- **About this task**: Write out again, word for word, the lines below from the line that holds "achievement for our" through the line that holds "U.S. Chamber of Commerce", omitting pictures.

- **Available records**:
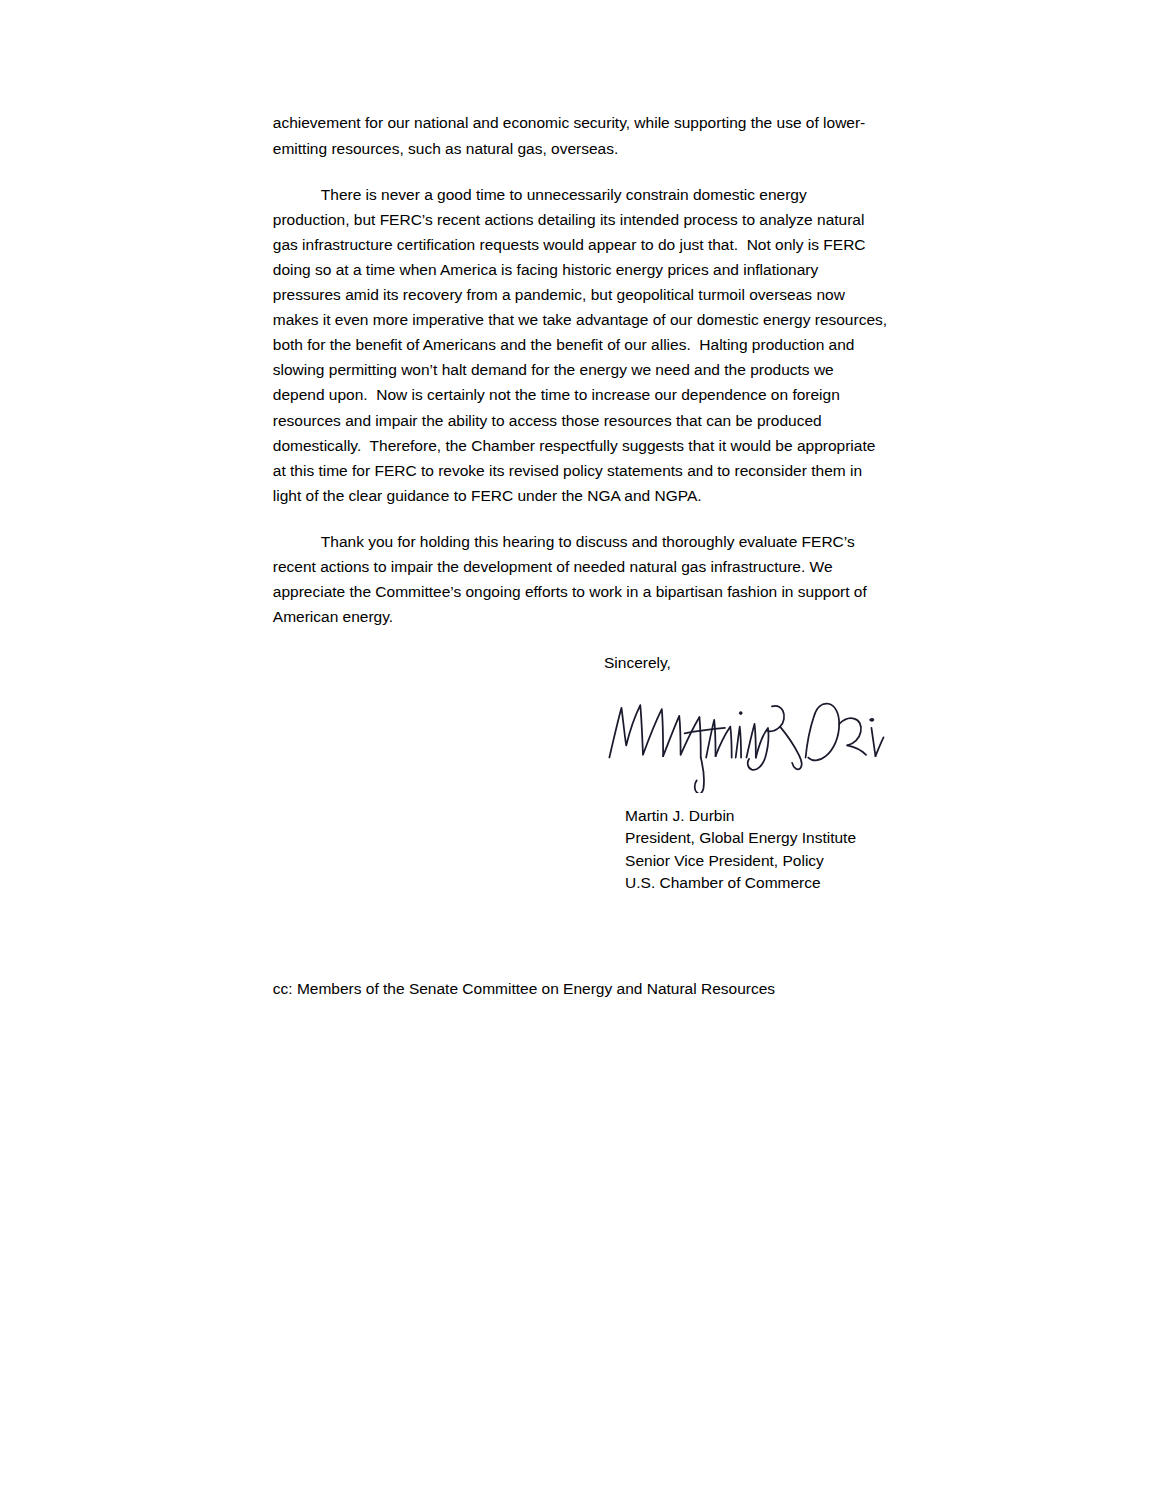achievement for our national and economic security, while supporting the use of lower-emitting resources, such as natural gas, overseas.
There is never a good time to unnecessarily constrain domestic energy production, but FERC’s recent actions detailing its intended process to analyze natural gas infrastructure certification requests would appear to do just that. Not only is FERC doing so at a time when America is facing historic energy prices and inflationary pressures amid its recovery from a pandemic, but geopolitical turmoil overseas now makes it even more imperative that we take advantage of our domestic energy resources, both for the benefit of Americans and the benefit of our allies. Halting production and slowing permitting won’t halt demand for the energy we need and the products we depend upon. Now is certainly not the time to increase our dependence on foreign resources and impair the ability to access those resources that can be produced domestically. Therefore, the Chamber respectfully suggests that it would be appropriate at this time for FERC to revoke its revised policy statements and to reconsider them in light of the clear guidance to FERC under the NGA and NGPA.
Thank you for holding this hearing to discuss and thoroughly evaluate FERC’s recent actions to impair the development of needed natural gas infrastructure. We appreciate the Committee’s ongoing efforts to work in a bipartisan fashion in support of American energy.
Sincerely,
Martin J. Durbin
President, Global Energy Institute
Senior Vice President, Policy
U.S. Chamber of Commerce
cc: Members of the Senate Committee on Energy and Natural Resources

...

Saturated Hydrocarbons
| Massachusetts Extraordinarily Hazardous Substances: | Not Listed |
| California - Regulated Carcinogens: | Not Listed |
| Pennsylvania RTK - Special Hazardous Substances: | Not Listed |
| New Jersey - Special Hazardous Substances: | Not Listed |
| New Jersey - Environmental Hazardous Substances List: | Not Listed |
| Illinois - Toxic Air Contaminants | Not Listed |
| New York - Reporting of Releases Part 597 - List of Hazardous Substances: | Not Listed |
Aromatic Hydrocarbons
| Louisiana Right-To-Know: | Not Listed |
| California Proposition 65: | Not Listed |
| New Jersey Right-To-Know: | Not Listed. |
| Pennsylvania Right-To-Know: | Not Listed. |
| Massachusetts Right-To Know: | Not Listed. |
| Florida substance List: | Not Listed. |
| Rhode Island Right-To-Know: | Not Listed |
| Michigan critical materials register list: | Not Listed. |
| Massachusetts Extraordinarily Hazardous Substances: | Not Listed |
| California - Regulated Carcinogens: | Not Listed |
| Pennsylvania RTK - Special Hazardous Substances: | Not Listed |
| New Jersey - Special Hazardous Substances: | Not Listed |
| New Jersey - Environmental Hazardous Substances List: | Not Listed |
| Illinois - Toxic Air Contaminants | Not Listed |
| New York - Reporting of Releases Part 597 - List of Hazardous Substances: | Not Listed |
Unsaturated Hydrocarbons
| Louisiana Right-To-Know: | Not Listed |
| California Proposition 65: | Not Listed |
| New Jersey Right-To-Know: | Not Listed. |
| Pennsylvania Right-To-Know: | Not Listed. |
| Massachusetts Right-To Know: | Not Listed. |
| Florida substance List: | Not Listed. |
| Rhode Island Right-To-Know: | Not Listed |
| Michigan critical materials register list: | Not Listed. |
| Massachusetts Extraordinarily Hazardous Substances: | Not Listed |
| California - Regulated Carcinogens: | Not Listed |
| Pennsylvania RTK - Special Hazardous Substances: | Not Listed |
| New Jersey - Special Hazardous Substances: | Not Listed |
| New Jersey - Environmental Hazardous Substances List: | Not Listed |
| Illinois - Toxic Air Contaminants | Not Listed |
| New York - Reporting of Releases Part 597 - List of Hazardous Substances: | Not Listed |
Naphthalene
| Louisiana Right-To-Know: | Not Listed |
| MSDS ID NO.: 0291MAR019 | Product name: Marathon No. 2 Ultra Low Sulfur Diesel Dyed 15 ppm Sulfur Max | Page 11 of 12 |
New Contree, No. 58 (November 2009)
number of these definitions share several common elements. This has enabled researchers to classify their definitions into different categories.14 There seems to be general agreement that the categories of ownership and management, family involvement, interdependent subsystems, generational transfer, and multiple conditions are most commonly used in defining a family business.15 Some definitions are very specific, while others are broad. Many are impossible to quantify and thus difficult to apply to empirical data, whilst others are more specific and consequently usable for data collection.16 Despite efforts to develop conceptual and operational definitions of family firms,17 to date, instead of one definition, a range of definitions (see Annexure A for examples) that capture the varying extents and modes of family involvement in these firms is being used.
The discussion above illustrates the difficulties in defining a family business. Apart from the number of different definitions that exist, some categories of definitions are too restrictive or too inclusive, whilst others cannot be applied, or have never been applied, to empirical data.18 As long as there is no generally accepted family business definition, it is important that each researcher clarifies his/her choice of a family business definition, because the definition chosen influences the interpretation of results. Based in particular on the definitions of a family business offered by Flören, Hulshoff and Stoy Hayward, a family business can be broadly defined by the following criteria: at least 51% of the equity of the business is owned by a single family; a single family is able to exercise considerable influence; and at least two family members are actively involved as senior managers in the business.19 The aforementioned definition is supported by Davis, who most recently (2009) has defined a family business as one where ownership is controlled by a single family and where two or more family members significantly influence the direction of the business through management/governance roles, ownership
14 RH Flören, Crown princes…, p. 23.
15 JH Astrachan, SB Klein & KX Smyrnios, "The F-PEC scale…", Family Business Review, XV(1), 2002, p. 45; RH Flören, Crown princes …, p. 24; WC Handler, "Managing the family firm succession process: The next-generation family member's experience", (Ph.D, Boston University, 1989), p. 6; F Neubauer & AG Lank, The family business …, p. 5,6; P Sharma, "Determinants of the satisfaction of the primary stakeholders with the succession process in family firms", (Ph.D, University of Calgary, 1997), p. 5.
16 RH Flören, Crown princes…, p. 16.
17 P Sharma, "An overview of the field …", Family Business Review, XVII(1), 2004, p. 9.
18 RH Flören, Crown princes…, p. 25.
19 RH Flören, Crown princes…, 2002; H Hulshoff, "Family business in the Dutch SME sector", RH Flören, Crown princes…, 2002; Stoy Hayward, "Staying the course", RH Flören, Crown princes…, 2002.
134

- **Answer to this task**:
achievement for our national and economic security, while supporting the use of lower-emitting resources, such as natural gas, overseas.
There is never a good time to unnecessarily constrain domestic energy production, but FERC’s recent actions detailing its intended process to analyze natural gas infrastructure certification requests would appear to do just that. Not only is FERC doing so at a time when America is facing historic energy prices and inflationary pressures amid its recovery from a pandemic, but geopolitical turmoil overseas now makes it even more imperative that we take advantage of our domestic energy resources, both for the benefit of Americans and the benefit of our allies. Halting production and slowing permitting won’t halt demand for the energy we need and the products we depend upon. Now is certainly not the time to increase our dependence on foreign resources and impair the ability to access those resources that can be produced domestically. Therefore, the Chamber respectfully suggests that it would be appropriate at this time for FERC to revoke its revised policy statements and to reconsider them in light of the clear guidance to FERC under the NGA and NGPA.
Thank you for holding this hearing to discuss and thoroughly evaluate FERC’s recent actions to impair the development of needed natural gas infrastructure. We appreciate the Committee’s ongoing efforts to work in a bipartisan fashion in support of American energy.
Sincerely,
Martin J. Durbin
President, Global Energy Institute
Senior Vice President, Policy
U.S. Chamber of Commerce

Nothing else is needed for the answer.